Shawn Sesna Shawn Sesna December 8, 2020

Breaking up monolithic deployments

Breaking up monolithic deployments

The term monolithic deployment often carries a negative connotation, however, monolithic deployments are the natural progression of an application that has grown over time. In this post, I demonstrate breaking apart a monolithic process into smaller deployable components.

Pitstop

For this post, I'm using the Pitstop application as an example. I chose Pitstop because it contains multiple moving parts:

  • Web front end
  • APIs
  • Microservices
  • Databases
  • References third-party docker containers

The original version of this application embedded the database and table creation within the C# code itself. To make a more useful demonstration, I extracted the database activities and placed them into the deployment process. In addition, the APIs and web front end were all dockerized. Again, I modified this so they could be deployed to Azure instead of containers. Here's the modified version.

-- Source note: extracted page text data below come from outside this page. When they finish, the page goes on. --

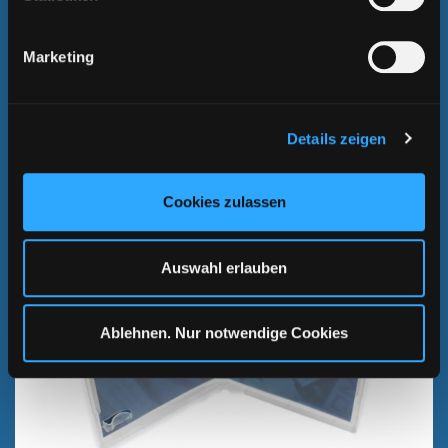
Marketing
HOLZBOXEN
Hochwertige Holzboxen für USB-Sticks - mit Schiebedeckel oder
Magnetverschluss.
Details zeigen
WEITERLESEN
Cookies zulassen
Auswahl erlauben
Ablehnen. Nur notwendige Cookies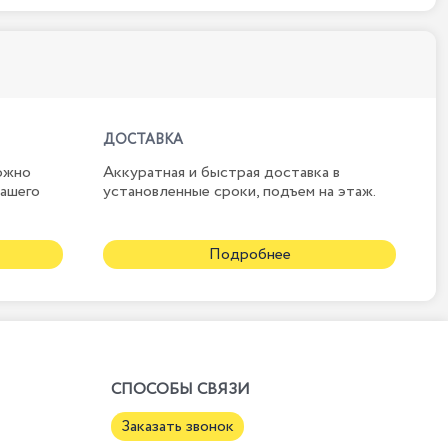
ДОСТАВКА
ожно
Аккуратная и быстрая доставка в
нашего
установленные сроки, подъем на этаж.
Подробнее
СПОСОБЫ СВЯЗИ
Заказать звонок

Monolithic deployment process

The modifications to the Pitstop application were to add more pieces to the deployment process. Deploying the Pitstop application consists of the following steps:

  • Slack notification - starting deployment
  • Create CustomerManagement database (if it does not exists)
  • Create Invoice database (if it does not exists)
  • Create Notification database (if it does not exists)
  • Create VehicleManagement database (if it does not exists)
  • Create WorkshopManagement database (if it does not exists)
  • Create WorkshopManagementEventStore database (if it does not exists)
  • Deploy Invoice micro service
  • Deploy Auditlog micro service
  • Deploy Notification micro service
  • Deploy Time service micro service
  • Deploy Workshop management micro service
  • Deploy Customer management database
  • Deploy Invoice database
  • Deploy Notification database
  • Deploy Vehicle management database
  • Deploy Workshop management database
  • Deploy Workshop management eventstore database
  • Deploy Pistop web app
  • Deploy Customer management API
  • Deploy Vehicle management API
  • Deploy Workshop management API
  • Slack notification - deployment complete
  • Slack notification - deployment failed (only in failure)

In this form, the deployment takes approximately 15 minutes to complete. While not an astronomical number, it could be an eternity if a single component is down and needs to be updated.

Breaking up the monolith

Looking at our deployment process, we can identify some of the steps that are related while others are independent. For example, the steps for the invoice service are all related, so those can be broken out into their own Octopus project:

  • Slack notification - starting deployment
  • Create Invoice database (if it does not exists)
  • Deploy Invoice micro service
  • Deploy Invoice database
  • Slack notification - deployment successful
  • Slack notification - deployment failed (only on failure)

Deployment of the Invoice components now takes only 1 minute versus the 15 minutes in the monolith. This is a significant time saving, especially in cases where the invoice components are the only pieces that need to be updated.

Breaking out the entire process into different projects would yield something similar to this:

Each component of the application has been broken out into their respective projects and can now be deployed individually.

Deployment orchestration

Now that we have our application broken up into separate deployable components, we're faced with the issue of orchestrating several projects when we need to deploy the whole solution.

Create an orchestration project

Octopus Deploy contains a built-in step template called Deploy a Release. This feature allows you to choose a different project and deploy the latest release from it (the community template Chain deployment has similar functionality). The Deploy a Release step comes with the ability to pass variables to the child project in the event it has prompted variables.

Using the Deploy a Release template does come with a couple of caveats:

  • The child project release must be created prior to the orchestration project release creation. This can be done with our build server plugins to create the release from the build or using the CLI.
  • It is unable to choose specific release version of child projects.

Conclusion

Automating the deployment of an application is a critical step in your DevOps journey. If your deployment process has reached monolithic proportions, the next step is to identify which components can be deployed individually, which is often easier said than done. A side-effect of this exercise is that the same components that can be deployed individually can usually be built individually, which can drastically cut down on build duration and result in lower lead times. With build duration and deployment time lowered, you have the capability to deploy your application faster and more often.